▸ Directions
In the entries below, identify every line with the string "утвержденной" and copy it.

▸ Recorded information
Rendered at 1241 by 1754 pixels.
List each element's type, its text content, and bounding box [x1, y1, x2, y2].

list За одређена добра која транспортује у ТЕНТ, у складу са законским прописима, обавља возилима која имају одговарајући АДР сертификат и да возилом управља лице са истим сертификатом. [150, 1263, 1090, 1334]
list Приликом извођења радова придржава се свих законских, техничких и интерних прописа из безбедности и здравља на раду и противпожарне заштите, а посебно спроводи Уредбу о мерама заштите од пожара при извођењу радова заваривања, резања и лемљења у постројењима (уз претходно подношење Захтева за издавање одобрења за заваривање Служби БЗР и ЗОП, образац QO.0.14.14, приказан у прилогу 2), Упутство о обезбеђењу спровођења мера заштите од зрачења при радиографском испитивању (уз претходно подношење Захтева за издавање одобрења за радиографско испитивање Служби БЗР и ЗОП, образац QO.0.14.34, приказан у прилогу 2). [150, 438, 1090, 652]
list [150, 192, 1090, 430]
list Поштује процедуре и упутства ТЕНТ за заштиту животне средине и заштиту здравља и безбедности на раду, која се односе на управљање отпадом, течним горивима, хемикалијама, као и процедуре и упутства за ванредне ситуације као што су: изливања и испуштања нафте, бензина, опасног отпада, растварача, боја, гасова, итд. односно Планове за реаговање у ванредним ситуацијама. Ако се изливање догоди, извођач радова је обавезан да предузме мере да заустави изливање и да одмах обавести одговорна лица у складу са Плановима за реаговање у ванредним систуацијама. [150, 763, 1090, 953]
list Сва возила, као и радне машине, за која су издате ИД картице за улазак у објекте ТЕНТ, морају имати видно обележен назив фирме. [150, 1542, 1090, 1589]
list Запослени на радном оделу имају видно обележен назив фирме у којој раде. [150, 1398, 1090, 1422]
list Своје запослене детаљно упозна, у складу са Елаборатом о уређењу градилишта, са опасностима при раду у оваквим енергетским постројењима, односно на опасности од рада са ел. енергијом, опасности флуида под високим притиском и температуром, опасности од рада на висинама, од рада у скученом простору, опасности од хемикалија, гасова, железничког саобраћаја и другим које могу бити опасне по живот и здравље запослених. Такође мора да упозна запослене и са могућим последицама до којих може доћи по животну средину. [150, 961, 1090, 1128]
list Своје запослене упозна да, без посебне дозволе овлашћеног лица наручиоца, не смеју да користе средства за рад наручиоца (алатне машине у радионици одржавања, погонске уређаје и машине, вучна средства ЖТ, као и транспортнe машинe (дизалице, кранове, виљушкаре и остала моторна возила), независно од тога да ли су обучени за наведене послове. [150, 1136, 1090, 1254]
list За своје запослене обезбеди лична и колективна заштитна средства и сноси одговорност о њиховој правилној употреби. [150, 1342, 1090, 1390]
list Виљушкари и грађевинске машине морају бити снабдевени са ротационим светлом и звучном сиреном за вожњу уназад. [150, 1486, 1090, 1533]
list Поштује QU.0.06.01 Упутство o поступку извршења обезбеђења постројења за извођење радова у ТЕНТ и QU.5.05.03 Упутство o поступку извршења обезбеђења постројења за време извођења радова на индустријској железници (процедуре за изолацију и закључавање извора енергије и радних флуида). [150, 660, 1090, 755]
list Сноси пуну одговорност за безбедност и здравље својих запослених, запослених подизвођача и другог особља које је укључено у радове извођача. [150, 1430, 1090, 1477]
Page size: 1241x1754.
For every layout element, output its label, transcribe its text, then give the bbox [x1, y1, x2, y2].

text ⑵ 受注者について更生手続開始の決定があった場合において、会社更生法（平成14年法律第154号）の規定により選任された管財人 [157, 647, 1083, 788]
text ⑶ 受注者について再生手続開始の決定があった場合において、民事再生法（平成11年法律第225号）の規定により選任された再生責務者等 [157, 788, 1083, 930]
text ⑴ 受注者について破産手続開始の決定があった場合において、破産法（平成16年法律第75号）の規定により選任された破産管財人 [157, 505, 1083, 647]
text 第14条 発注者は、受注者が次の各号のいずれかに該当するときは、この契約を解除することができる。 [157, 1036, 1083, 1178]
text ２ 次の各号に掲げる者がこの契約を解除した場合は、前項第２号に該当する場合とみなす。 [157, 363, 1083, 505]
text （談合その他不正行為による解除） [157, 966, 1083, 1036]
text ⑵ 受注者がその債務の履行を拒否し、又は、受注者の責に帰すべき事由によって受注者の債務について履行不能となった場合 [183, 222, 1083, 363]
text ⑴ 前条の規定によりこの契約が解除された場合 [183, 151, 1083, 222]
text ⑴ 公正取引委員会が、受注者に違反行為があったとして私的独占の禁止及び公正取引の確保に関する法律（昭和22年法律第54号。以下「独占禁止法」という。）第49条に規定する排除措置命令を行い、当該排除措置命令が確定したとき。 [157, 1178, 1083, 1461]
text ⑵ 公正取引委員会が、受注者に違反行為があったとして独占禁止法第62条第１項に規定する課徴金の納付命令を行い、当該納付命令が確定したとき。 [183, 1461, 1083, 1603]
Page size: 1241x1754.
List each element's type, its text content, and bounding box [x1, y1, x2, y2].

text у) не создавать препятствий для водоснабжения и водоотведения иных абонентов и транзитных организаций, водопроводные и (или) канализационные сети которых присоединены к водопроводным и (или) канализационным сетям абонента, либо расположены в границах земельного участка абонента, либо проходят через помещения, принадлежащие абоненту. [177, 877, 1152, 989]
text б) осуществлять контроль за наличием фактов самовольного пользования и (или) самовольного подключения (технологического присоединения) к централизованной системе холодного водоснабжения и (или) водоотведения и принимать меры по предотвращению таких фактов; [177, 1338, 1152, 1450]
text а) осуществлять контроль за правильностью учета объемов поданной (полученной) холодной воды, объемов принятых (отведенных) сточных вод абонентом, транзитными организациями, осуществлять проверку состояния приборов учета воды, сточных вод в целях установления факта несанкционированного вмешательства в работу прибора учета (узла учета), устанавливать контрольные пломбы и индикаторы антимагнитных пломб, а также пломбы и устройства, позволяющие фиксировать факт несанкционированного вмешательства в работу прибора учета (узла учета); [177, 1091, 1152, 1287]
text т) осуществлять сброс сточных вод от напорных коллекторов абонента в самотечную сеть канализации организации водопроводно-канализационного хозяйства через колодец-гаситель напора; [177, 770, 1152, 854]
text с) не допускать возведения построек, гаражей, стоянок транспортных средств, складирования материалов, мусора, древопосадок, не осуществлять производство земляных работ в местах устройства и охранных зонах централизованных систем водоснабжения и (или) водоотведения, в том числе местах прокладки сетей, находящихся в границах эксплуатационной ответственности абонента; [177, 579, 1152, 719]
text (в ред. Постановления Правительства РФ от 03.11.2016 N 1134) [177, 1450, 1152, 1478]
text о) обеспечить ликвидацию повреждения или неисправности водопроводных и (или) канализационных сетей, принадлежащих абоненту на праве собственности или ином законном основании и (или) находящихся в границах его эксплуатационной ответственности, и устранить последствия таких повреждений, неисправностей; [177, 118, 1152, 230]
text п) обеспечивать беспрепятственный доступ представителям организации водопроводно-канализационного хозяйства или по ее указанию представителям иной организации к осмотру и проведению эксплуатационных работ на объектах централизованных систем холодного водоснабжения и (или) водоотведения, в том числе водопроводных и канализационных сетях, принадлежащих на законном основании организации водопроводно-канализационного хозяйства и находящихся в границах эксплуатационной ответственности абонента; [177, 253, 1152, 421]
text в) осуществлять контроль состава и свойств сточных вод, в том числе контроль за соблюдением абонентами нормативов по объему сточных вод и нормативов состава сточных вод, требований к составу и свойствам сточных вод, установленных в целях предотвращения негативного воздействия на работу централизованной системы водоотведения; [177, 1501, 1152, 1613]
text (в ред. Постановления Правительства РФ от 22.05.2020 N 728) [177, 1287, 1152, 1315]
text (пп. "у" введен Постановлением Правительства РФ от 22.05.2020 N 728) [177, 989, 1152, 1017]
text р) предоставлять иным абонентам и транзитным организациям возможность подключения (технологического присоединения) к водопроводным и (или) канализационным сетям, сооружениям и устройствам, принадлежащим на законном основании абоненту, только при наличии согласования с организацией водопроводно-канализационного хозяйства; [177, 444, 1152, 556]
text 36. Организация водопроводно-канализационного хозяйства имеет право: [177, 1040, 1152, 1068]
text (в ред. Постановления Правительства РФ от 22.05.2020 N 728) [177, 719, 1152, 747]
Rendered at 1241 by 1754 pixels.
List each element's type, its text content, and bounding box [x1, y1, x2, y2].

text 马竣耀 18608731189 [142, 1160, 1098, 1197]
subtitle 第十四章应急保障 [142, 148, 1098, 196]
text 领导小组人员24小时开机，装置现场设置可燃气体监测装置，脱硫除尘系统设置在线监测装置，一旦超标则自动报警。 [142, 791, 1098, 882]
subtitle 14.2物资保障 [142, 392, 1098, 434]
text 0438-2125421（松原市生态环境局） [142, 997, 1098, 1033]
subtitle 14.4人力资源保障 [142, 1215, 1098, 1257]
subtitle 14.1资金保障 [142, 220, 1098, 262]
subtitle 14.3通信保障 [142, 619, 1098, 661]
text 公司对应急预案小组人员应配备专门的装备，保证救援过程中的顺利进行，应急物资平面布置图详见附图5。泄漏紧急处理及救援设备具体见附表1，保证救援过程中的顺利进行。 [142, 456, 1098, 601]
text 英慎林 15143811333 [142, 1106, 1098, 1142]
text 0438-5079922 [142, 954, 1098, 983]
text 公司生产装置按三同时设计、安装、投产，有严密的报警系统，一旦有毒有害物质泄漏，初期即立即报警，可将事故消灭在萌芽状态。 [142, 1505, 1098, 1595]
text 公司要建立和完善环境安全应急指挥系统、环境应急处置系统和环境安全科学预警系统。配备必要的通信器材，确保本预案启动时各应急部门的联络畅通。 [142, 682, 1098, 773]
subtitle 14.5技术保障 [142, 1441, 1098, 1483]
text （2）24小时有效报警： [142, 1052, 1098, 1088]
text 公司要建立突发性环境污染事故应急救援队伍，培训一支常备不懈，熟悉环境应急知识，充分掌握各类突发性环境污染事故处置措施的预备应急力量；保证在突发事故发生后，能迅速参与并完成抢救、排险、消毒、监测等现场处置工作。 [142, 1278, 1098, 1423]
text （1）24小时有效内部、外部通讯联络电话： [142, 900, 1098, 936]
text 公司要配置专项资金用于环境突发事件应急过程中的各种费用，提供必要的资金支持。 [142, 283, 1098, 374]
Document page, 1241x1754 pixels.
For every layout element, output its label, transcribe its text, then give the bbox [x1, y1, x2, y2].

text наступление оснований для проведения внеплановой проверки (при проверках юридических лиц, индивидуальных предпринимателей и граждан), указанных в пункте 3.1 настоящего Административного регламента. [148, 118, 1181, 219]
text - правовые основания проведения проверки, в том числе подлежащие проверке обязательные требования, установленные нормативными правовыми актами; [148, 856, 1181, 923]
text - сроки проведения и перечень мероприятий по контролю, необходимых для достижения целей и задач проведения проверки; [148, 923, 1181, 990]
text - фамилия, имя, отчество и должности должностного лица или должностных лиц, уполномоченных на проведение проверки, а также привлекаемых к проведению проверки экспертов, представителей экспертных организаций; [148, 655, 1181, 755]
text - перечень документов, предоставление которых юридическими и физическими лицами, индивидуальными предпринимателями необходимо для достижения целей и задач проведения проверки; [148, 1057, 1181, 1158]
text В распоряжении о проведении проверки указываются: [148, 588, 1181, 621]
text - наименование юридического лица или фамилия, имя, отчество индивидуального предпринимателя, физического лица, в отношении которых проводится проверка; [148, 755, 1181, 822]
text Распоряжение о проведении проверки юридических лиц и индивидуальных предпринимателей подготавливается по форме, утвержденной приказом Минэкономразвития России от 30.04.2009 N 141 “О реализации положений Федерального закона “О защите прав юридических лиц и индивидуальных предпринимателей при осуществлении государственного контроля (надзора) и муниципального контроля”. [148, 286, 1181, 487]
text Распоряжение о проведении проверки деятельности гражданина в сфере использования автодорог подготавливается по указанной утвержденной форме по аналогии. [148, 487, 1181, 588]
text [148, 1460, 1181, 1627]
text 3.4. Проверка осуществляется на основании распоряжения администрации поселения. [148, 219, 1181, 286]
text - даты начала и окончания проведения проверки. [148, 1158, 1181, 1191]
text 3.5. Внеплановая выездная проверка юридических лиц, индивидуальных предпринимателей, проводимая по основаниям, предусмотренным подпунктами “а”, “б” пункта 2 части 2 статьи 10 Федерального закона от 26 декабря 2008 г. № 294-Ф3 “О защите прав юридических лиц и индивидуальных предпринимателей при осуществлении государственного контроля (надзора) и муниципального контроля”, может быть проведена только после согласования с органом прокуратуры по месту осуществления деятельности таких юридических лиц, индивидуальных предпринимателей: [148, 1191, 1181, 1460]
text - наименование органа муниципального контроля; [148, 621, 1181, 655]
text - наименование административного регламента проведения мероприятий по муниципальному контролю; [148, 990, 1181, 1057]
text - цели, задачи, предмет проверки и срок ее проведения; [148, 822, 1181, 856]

▸ Answer area
text Распоряжение о проведении проверки юридических лиц и индивидуальных предпринимателей подготавливается по форме, утвержденной приказом Минэкономразвития России от 30.04.2009 N 141 “О реализации положений Федерального закона “О защите прав юридических лиц и индивидуальных предпринимателей при осуществлении государственного контроля (надзора) и муниципального контроля”. [148, 286, 1181, 487]
text Распоряжение о проведении проверки деятельности гражданина в сфере использования автодорог подготавливается по указанной утвержденной форме по аналогии. [148, 487, 1181, 588]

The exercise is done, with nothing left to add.